Peut-on attendre le rétablissement des banques ?

Par Hervé Gourio, délégué général d'entreprise et Progrès.

Irait-on pour se soigner dans un hôpital où médecins et infirmiers circulent avec des béquilles ou en fauteuil roulant ? C'est pourtant cette image qui vient à l'esprit en voyant les prières et injonctions adressées aux banquiers par les pouvoirs publics les adjurant de soigner leurs économies thrombosées. Avec l'écroulement des activités de marché, la plupart des banques ont perdu l'usage d'au moins une de leurs deux jambes. Celle qui leur permettait de courir, aux plus jeunes de gambader.

Mais la plaisanterie perd son sel quand on comprend que ces grands blessés ne peuvent pas s'occuper en priorité d'autre chose que de se rétablir et de reconstruire leur modèle économique démoli. Bien sûr, les banques vont devoir gérer avec prudence et raison leurs prêts à l'économie et aux particuliers. Peut-on s'étonner de les voir sélectionner leurs clients avec une rigueur accrue et pratiquer des marges confortables ? Les discours présidentiels ou autres contrôles étatiques y compris les nationalisations glisseront vite sur leurs plumes. Surtout quand, munies du viatique de la garantie étatique sur leur survie, elles n'ont absolument aucune raison de se hâter pour se réorganiser ou restructurer leur industrie.

Cependant l'économie ne peut pas attendre leur guérison ni même leur convalescence. Il nous faut donc trouver une solution de substitution puissante, ce qui exige l'intervention directe de l'État dans le financement de l'économie, même si l'État n'a pas toujours été un banquier modèle.

Peut-on imaginer des modalités qui évitent ces chausse-trapes et faire en sorte que les pouvoirs publics investissent efficacement dans les hauts de bilan ? Le débat en cours aux États-Unis sur cette question offre une solution, un mécanisme très séduisant.

Depuis trois mois tous les économistes ayant créé des blogs se demandent pourquoi Washington intervient dans le capital des banques à des conditions moins favorables que celles négociées par Warren Buffett pour faire à peu près la même chose ? C'est en effet incompréhensible quand l'intervention étatique chez Goldman Sachs est 20 fois celle de « l'oracle d'Omaha ».

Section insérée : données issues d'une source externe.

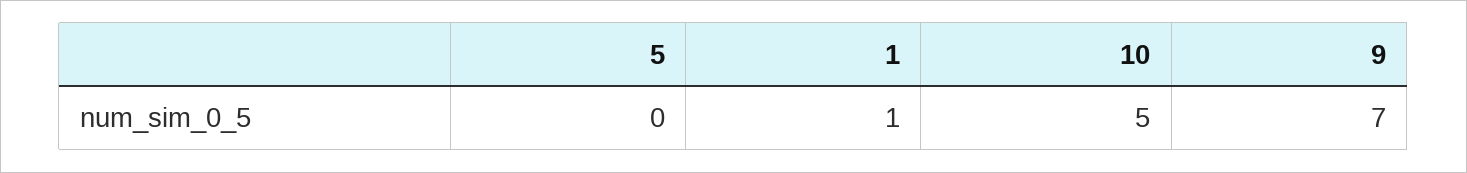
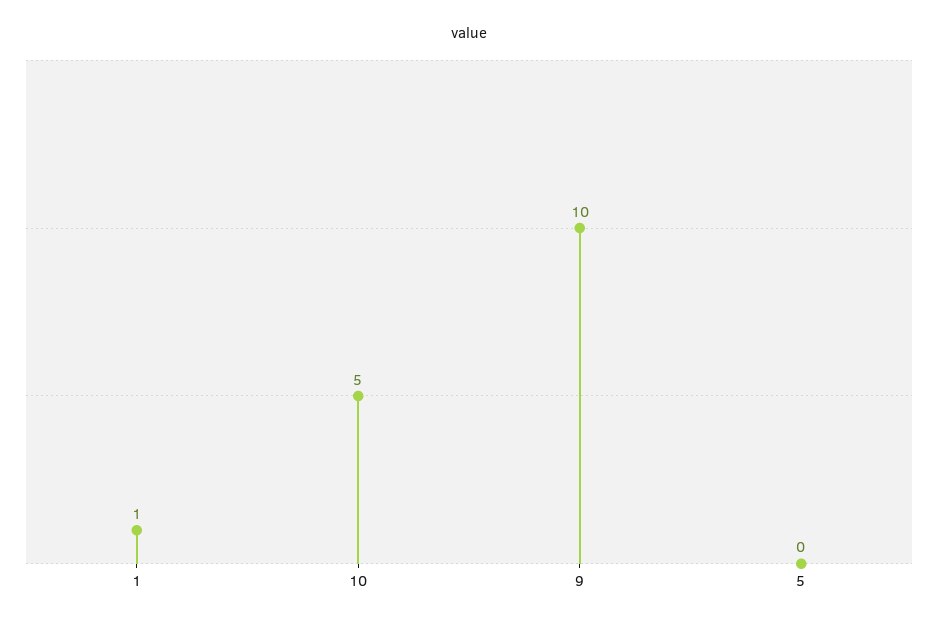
  {
    "5": 0,
    "1": 1,
    "10": 5,
-   "9": 7
+   "9": 10
  }

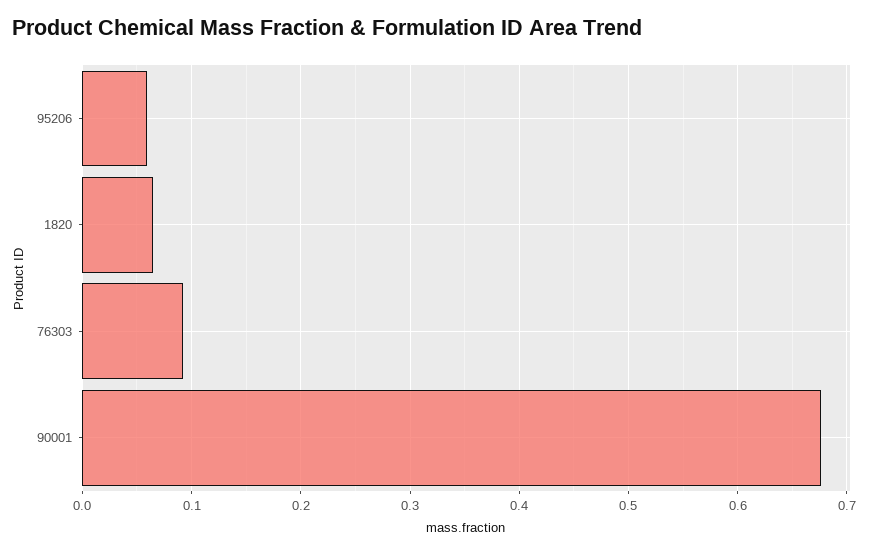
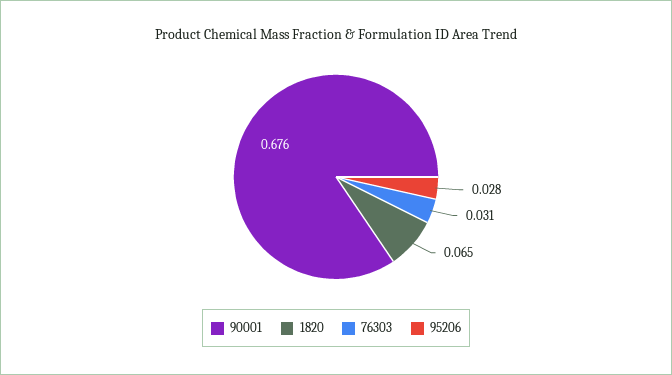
  {
-   "95206": 0.06,
+   "95206": 0.028,
    "1820": 0.065,
-   "76303": 0.09,
+   "76303": 0.031,
    "90001": 0.676
  }

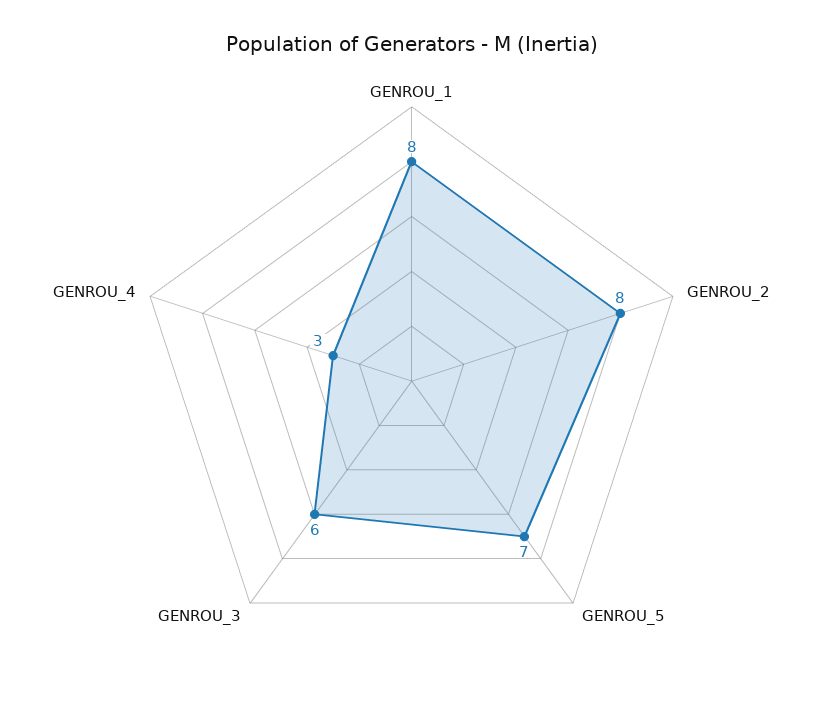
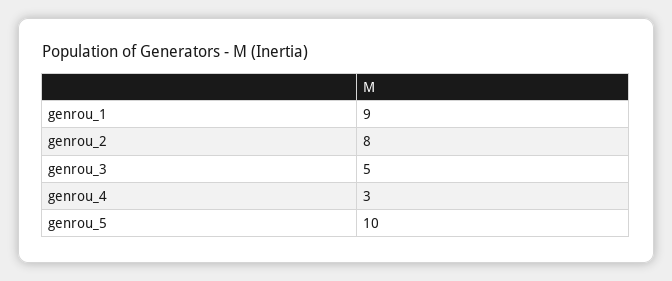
  {
-   "GENROU_1": 8,
+   "GENROU_1": 9,
    "GENROU_2": 8,
-   "GENROU_5": 7,
+   "GENROU_5": 10,
-   "GENROU_3": 6,
+   "GENROU_3": 5,
    "GENROU_4": 3
  }

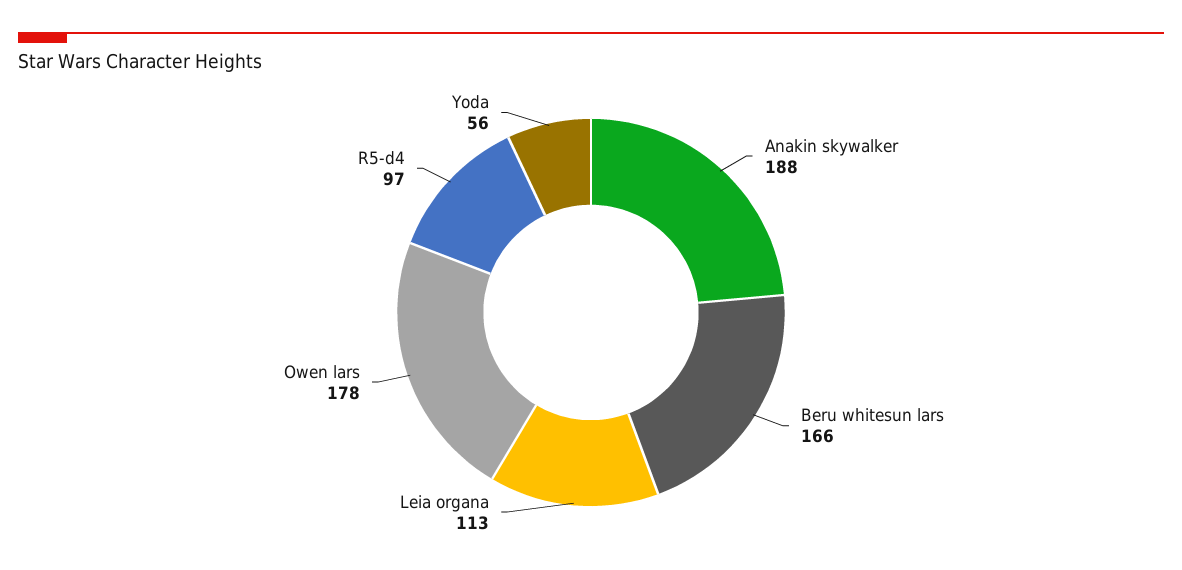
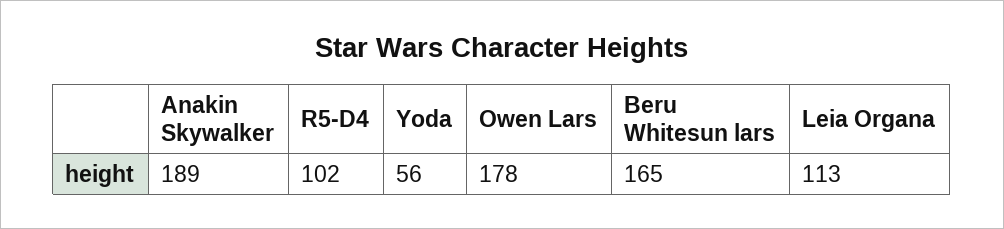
  {
-   "Anakin skywalker": 188,
+   "Anakin skywalker": 189,
-   "Beru whitesun lars": 166,
+   "Beru whitesun lars": 165,
    "Leia organa": 113,
    "Owen lars": 178,
-   "R5-d4": 97,
+   "R5-d4": 102,
    "Yoda": 56
  }

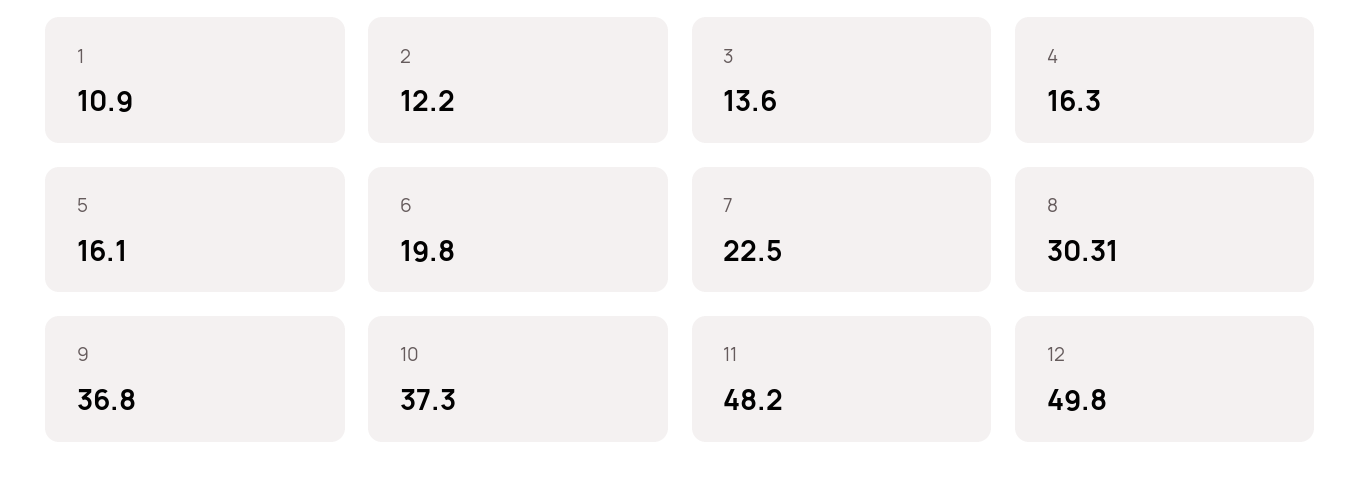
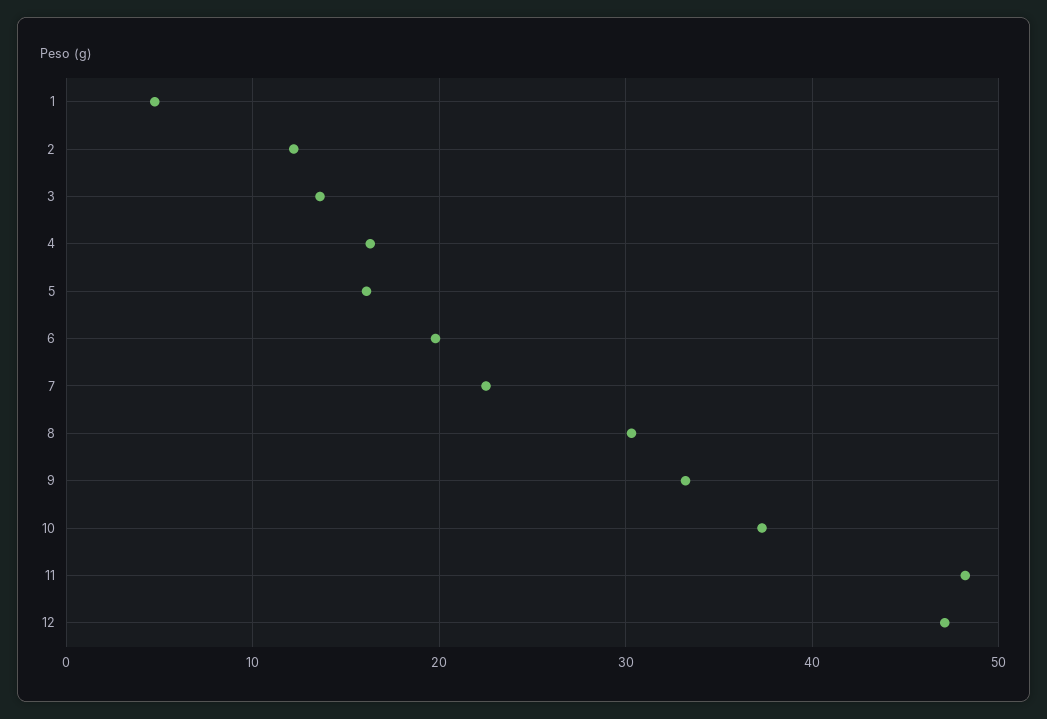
  {
-   "1": 10.9,
+   "1": 5,
    "2": 12.2,
    "3": 13.6,
    "4": 16.3,
    "5": 16.1,
    "6": 19.8,
    "7": 22.5,
    "8": 30.31,
-   "9": 36.8,
+   "9": 33,
    "10": 37.3,
    "11": 48.2,
-   "12": 49.8
+   "12": 47
  }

Alors pourquoi ne pas étudier ce qui se passerait en France si, pendant la période d'incapacité partielle des banques, l'État doublait les augmentations de capital effectives dans les entreprises non financières aux mêmes conditions que celles de l'investisseur privé ? Et ce, bien sûr, dans une proportion compatible à la fois avec les ressources de l'État et avec les besoins d'investissement du secteur privé en 2009 et 2010. Ce ratio devrait être inférieur mais pas trop éloigné de 1 en 2009. À défaut d'une augmentation de capital qui pourrait être difficile à accepter pour les autres actionnaires, on pourrait imaginer un prêt à très long terme. Cet investissement étatique pourrait se faire en utilisant le nouveau fonds stratégique, Oséo, la Caisse des dépôts ou encore le Fonds de réserve pour les retraites, ce qui témoignerait qu'il s'agit bien d'un placement de long terme.

Une telle intervention devrait sans doute être massive pour compenser la défaillance actuelle des banques. Mais elle peut, et doit, se substituer aux plans sectoriels et aux aides publiques à court terme qui semblent aujourd'hui monopoliser l'attention du gouvernement alors même que l'impact majeur de la crise est encore à venir dans notre pays. En effet, ces aides publiques devraient avoir un effet multiplicateur plus puissant que les plans de relance. Ce qui, dans un contexte de crédit très restreint de l'État, est un argument décisif pour aider notre économie à sortir de la crise.